I have climbed the highest mountains
I have run through the fields
Only to be with you
Only to be with you

I have run I have crawled
I have scaled these city walls
These city walls
Only to be with you

But I still haven’t found
What I’m looking for
But I still haven’t found
What I’m looking for

I believe in the Kingdom come
Then all the colours will bleed into one
Bleed into one
But yes, I’m still running

You broke the bonds
and you loosened chains
carried the cross of my shame, of my shame
You know I believe it

But I still haven’t found
What I’m looking for
But I still haven’t found
What I’m looking for

It’s a song about searching for meaning or transcendence.  It is allusive and at the end of the song it still has not been found.  Maybe it is less about the finding and more about the searching, less about the knowing and more about the experience.

In our Gospel reading for today we hear that John the Baptiser has identified Jesus as “the Lamb of God” two days in a row.  On the second day John is standing with two of his disciples, when he sees Jesus walk by and says, “Look, here is the Lamb of God!” This inspires the disciples to follow Jesus.   Maybe they thought they were being discrete and that Jesus would not notice but he did and he asks them “”What are you looking for?”

We don’t get a straight answer to that question.  Instead the disciples answer with a question of their own:  “Where are you staying?”

It may be that they are trying to get enough information so they can stay nearby — just close enough to listen in and tag along behind — anonymously even: maybe at a safe distance.  Or maybe they really didn’t know what they were looking for.  Whatever the case may have been, Jesus doesn’t answer their question.  He simply invites them to “Come and see.”  And they do.  They ‘come and see’ not only  where Jesus was staying but they stuck around to see all that will follow.

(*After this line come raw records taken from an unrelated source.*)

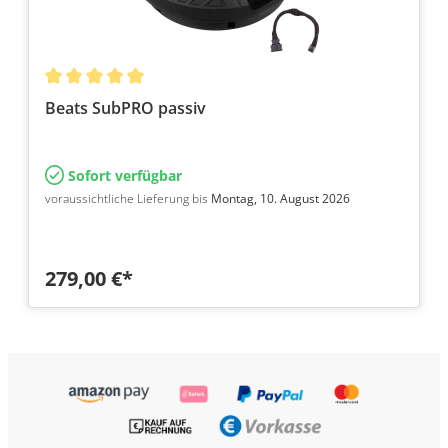
Beats SubPRO passiv
Sofort verfügbar
voraussichtliche Lieferung bis
Montag, 10. August 2026
279,00 €*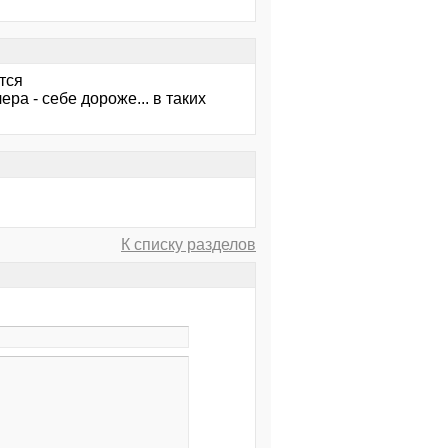
тся
ра - себе дороже... в таких
К списку разделов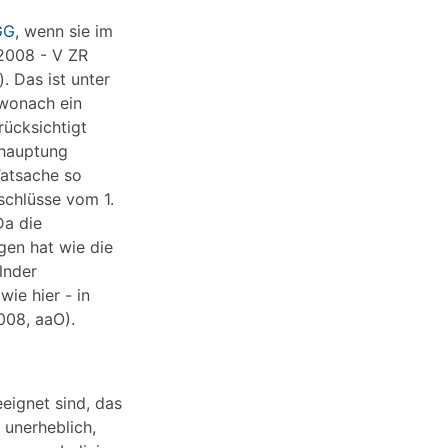
GG,
wenn sie im
 2008 - V ZR
). Das ist unter
 wonach ein
rücksichtigt
ehauptung
Tatsache so
schlüsse vom 1.
Da die
gen hat wie die
lnder
wie hier - in
008, aaO).
eignet sind, das
 unerheblich,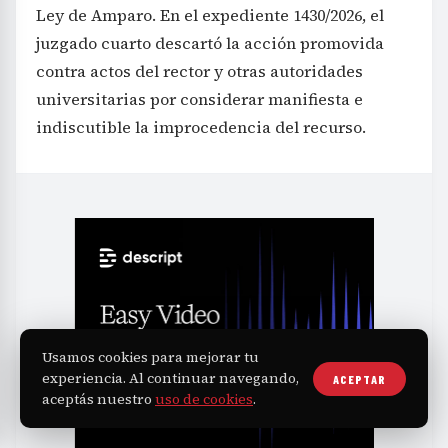
Ley de Amparo. En el expediente 1430/2026, el
juzgado cuarto descartó la acción promovida
contra actos del rector y otras autoridades
universitarias por considerar manifiesta e
indiscutible la improcedencia del recurso.
Usamos cookies para mejorar tu
experiencia. Al continuar navegando,
ACEPTAR
aceptás nuestro
uso de cookies
.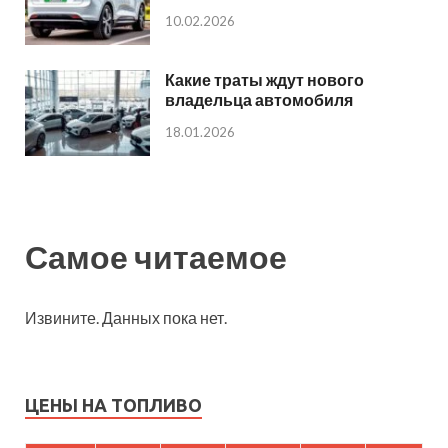
10.02.2026
Какие траты ждут нового
владельца автомобиля
18.01.2026
Самое читаемое
Извините. Данных пока нет.
ЦЕНЫ НА ТОПЛИВО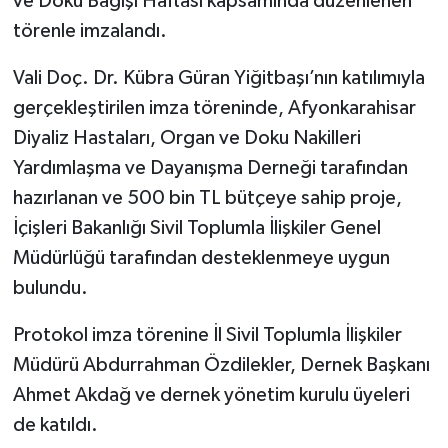
ve Doku Bağışı Haftası kapsamında düzenlenen
törenle imzalandı.
Vali Doç. Dr. Kübra Güran Yiğitbaşı’nın katılımıyla
gerçekleştirilen imza töreninde, Afyonkarahisar
Diyaliz Hastaları, Organ ve Doku Nakilleri
Yardımlaşma ve Dayanışma Derneği tarafından
hazırlanan ve 500 bin TL bütçeye sahip proje,
İçişleri Bakanlığı Sivil Toplumla İlişkiler Genel
Müdürlüğü tarafından desteklenmeye uygun
bulundu.
Protokol imza törenine İl Sivil Toplumla İlişkiler
Müdürü Abdurrahman Özdilekler, Dernek Başkanı
Ahmet Akdağ ve dernek yönetim kurulu üyeleri
de katıldı.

The question “what are you looking for?” is still a good question for us to be asking today.  What are we looking for?  What is it people in the wider community are looking for and are we asking this question?  Maybe people are unable to articulate an answer either because they don’t know or it is too complicated to put into words.  Maybe the answer is not as important as the question.

Maybe we feel like we are giving the invitation to “come and see” and are disappointed that people are not taking us up on it because they are not coming to church.  How else can we invite people to “come and see”?  How do we build the relationships and make space for the invitation to share and experience life together?  These are questions that we will be exploring together as we begin journey together.